OKLAHOMA CITY, September 18, 2013 (LifeSiteNews) – Oklahoma Governor Mary Fallin has ordered the National Guard in her state to stop processing spousal benefit requests for homosexual couples, in defiance of a Department of Defense directive expanding military dependent benefits to cover same-sex couples who “marry” in states where it is legal. 

This makes Oklahoma the fourth state to defy the Pentagon’s orders on the same-sex “marriage” issue, after Texas, Mississippi and Louisiana.  All four states have passed laws defining marriage as a union between one man and one woman. 

Same-sex couples in all four states can still apply for military benefits, but they must go to federal installations to do so. 

Fallin spokesman Alex Weintz told The Huffington Post the governor was simply honoring the will of Oklahoma voters, who approved a constitutional amendment banning same-sex ‘marriage’ in 2004.


“Because of that prohibition, Gov. Fallin's general counsel has advised the National Guard not to process requests for benefits of same-sex couples,” Weintz said. “Gay couples that have been legally married in other states will be advised they can apply for those benefits on federal facilities, such as Tinker Air Force Base, rather than state run facilities.”

Click “like” if you support TRADITIONAL marriage.

But homosexual activists, unhappy with this compromise, have demanded quick intervention by the Obama Administration to force dissenting states to recognize gay unions.

“[W]e need immediate and decisive action from the Administration and the Defense Department in affirming that all military spouses, regardless of sexual orientation, will be treated equally,” said Stephen Peters, president of the American Military Partner Association (AMPA), a group that advocates for homosexual couples. “Our military families should not be left vulnerable to the prejudice of state governors, and the Defense Department must use its control of federal funds to stop this discrimination.” 

Michael Boldin, Executive Director of the Tenth Amendment Center, which studies conflicts between the federal government and the states, told LifeSiteNews by email that, at least for now, it seems as if governors who choose to defy the Pentagon based on state law have the constitutional upper hand.

“[T]here's a very important principle known as ‘anti-commandeering,’” Boldin said. “The short version?  It means that the federal government can't force states (including their employees) to carry out federal acts.”

“Congress can ‘nationalize’ the Guard,” said Boldin, “but only SO LONG AS it does so to ‘execute the Laws of the Union, suppress Insurrections and repel Invasions.’ It cannot ‘govern’ the Guard except when ‘employed in the Service of the United States,’ as per the three specific scenarios in Clause 15.”

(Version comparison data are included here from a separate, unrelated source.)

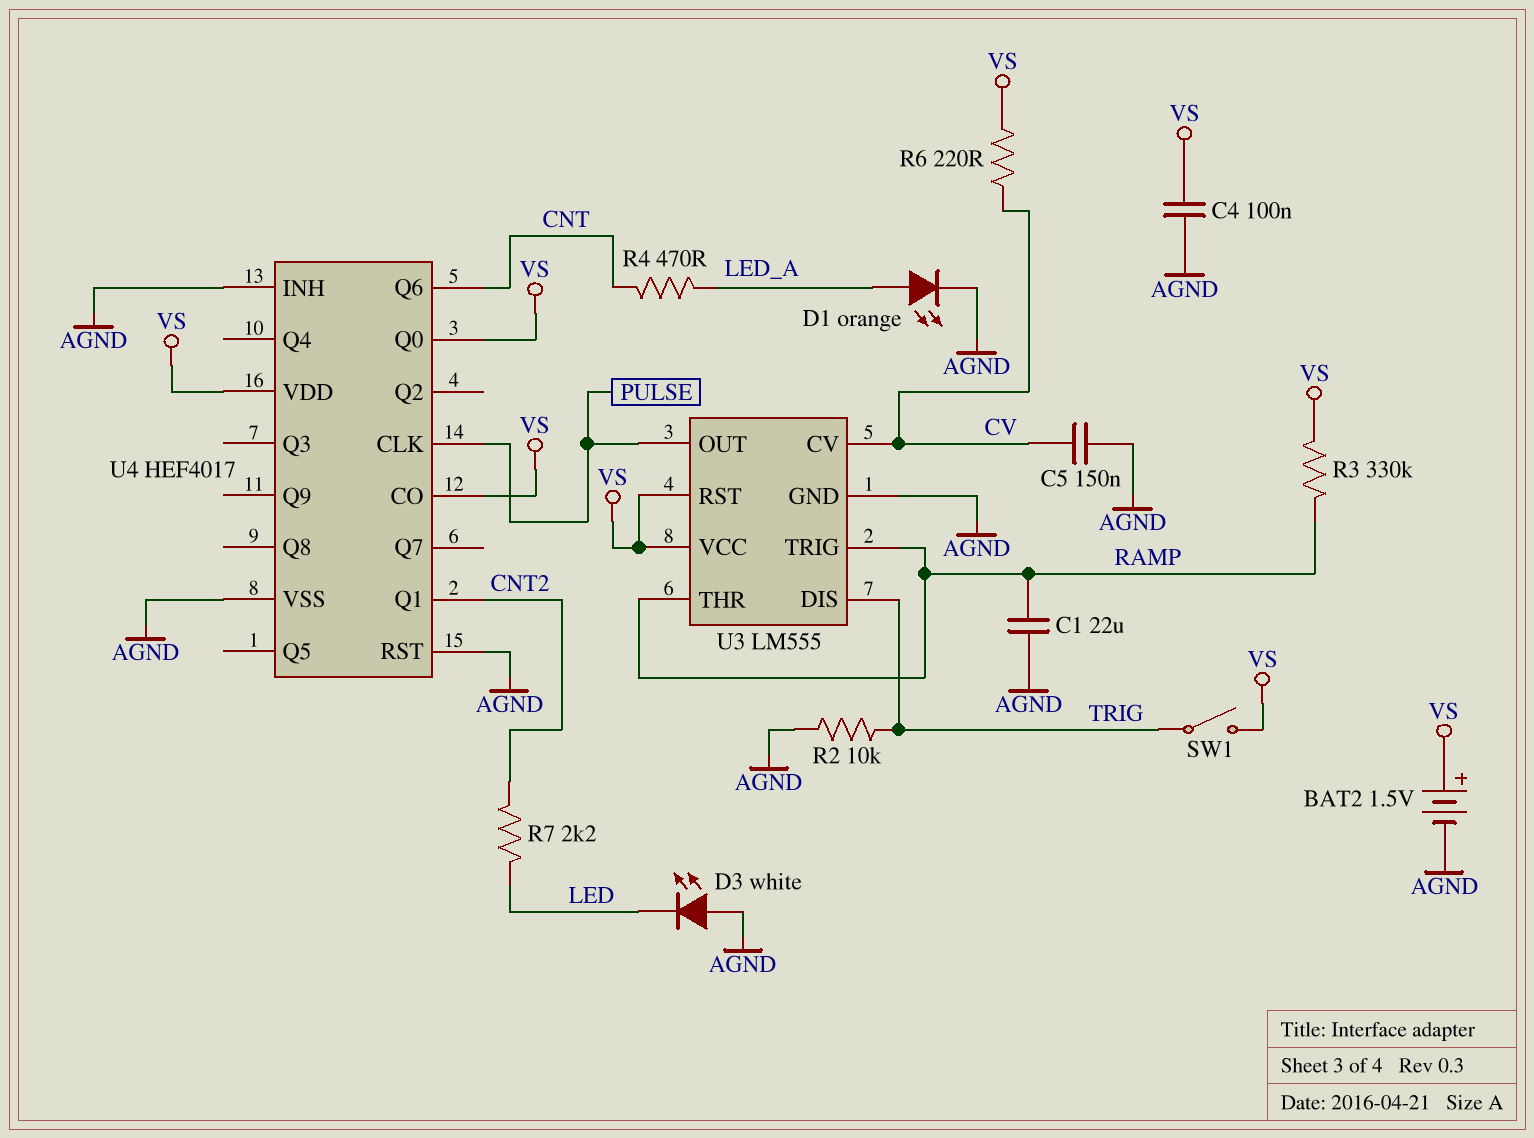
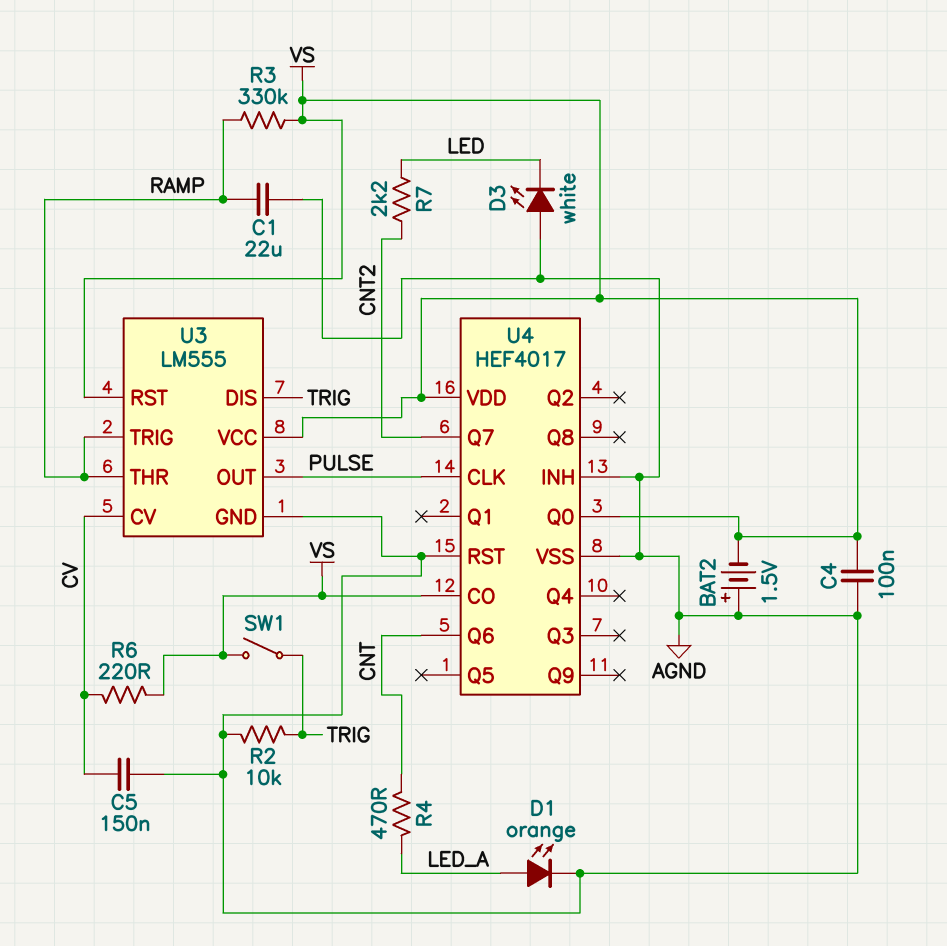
BAT2: 1.5V (plus VS, minus AGND) -> 1.5V (plus AGND, minus VS)
U4 pin Q1: CNT2 -> none
U4 pin Q7: none -> CNT2

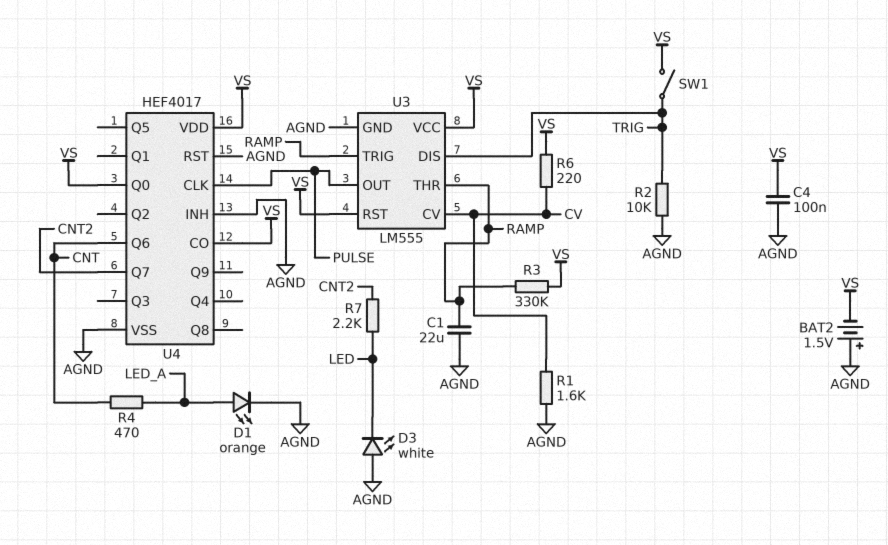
C5: 150nF (AGND, CV) -> none
R1: none -> 1.6k (AGND, CV)

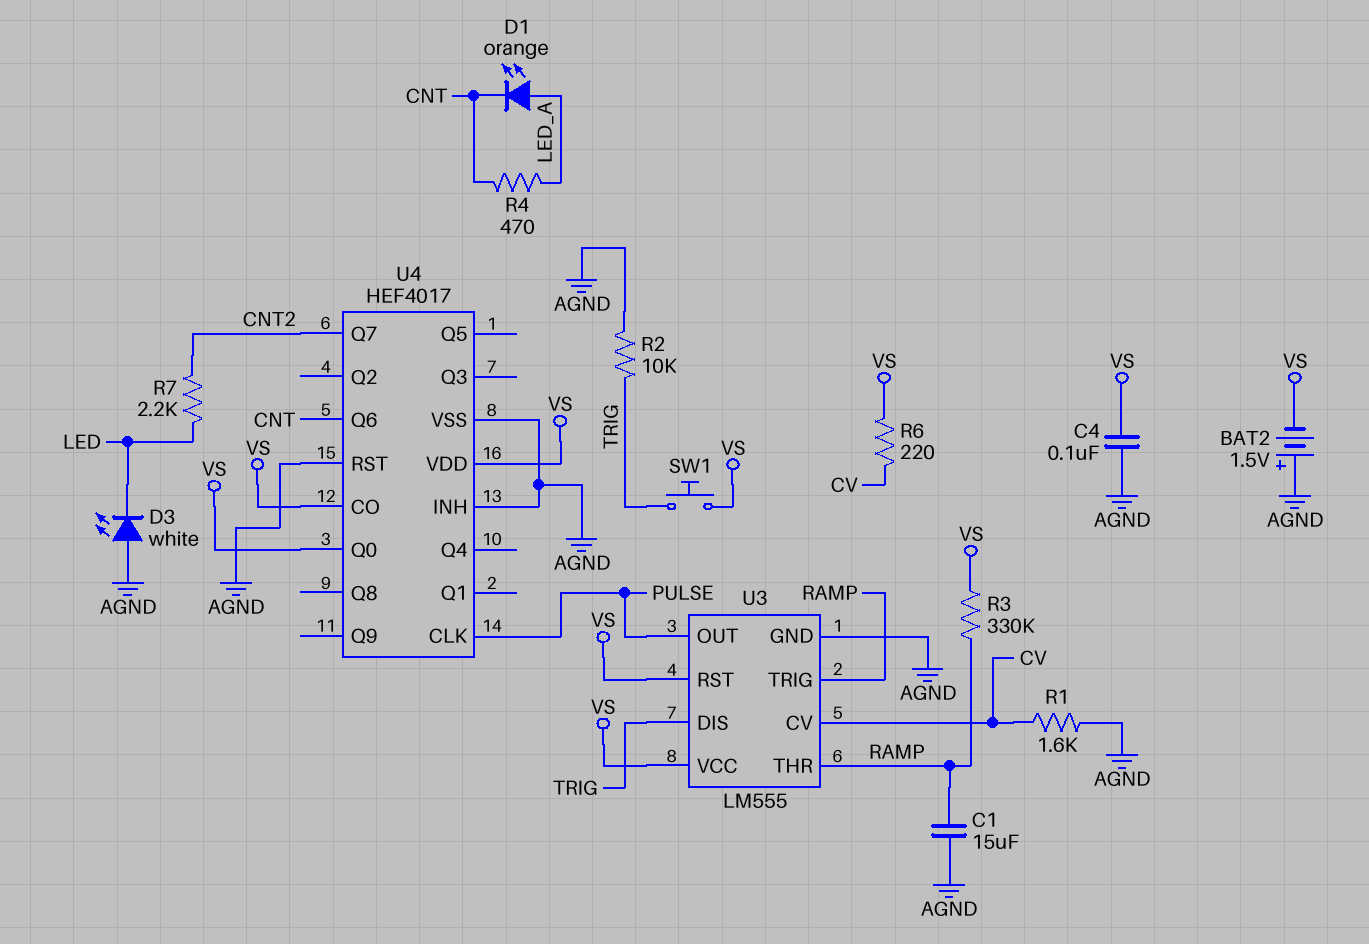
C1: 22uF (AGND, RAMP) -> 15uF (AGND, RAMP)
D1: LED orange (A LED_A, K AGND) -> LED orange (A LED_A, K CNT)
SW1: switch (TRIG, VS) -> button (TRIG, VS)

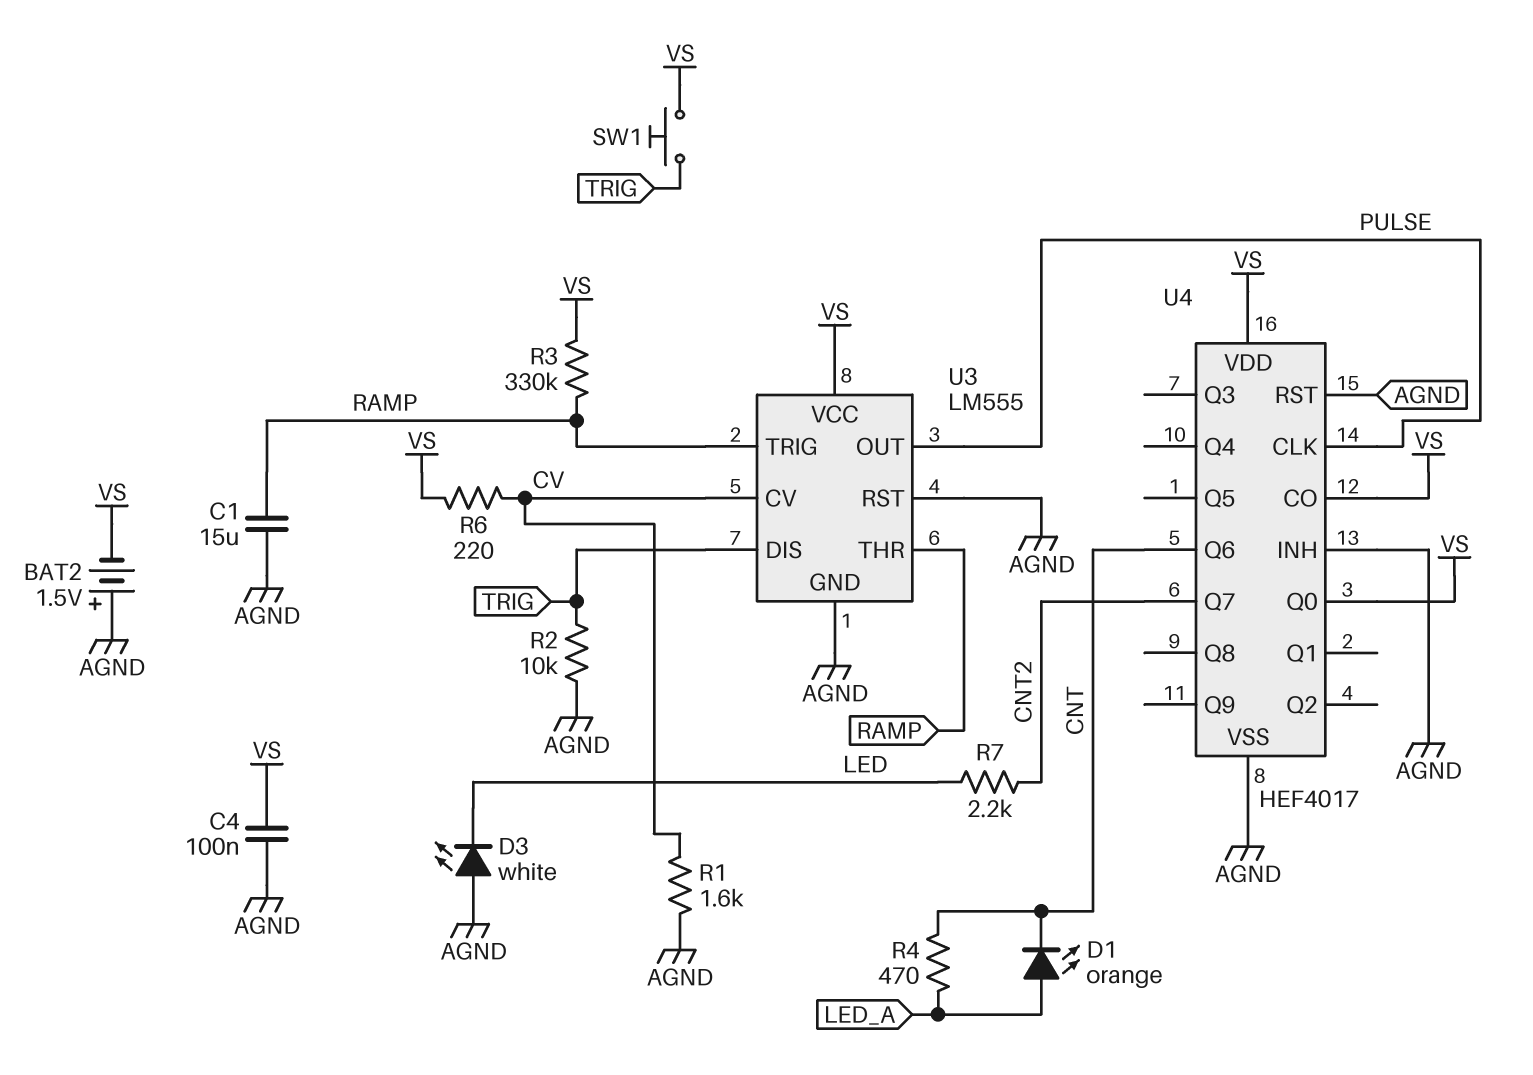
U3 pin RST: VS -> AGND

Boldin added that this issue is a prime example of why his group feels it is important that states consider and pass the Defend the Guard Act, which removes ambiguity by requiring explicit action by Congress in order to nationalize a state’s Guard.

“Since there's no invasion (in the 18th century constitutional sense, that means a military attack), and no insurrection, and Congress hasn't specifically called up the Guard to execute the ‘Laws of the Union,’ all of the state Guard troops should be retained under state control,” Boldin said.

In the meantime, Boldin said if the federal government wants to force states to facilitate benefit acquisition for homosexual couples, they might be able to do it … but legally, they should have to pay for any resources spent on it themselves.

“[The federal government] cannot … require state employees, acting under the purview of powers reserved to the States under the Constitution – to do this for the federal government,” Boldin told LifeSiteNews.  “They also can't require those states to absorb the costs.  Not one penny.”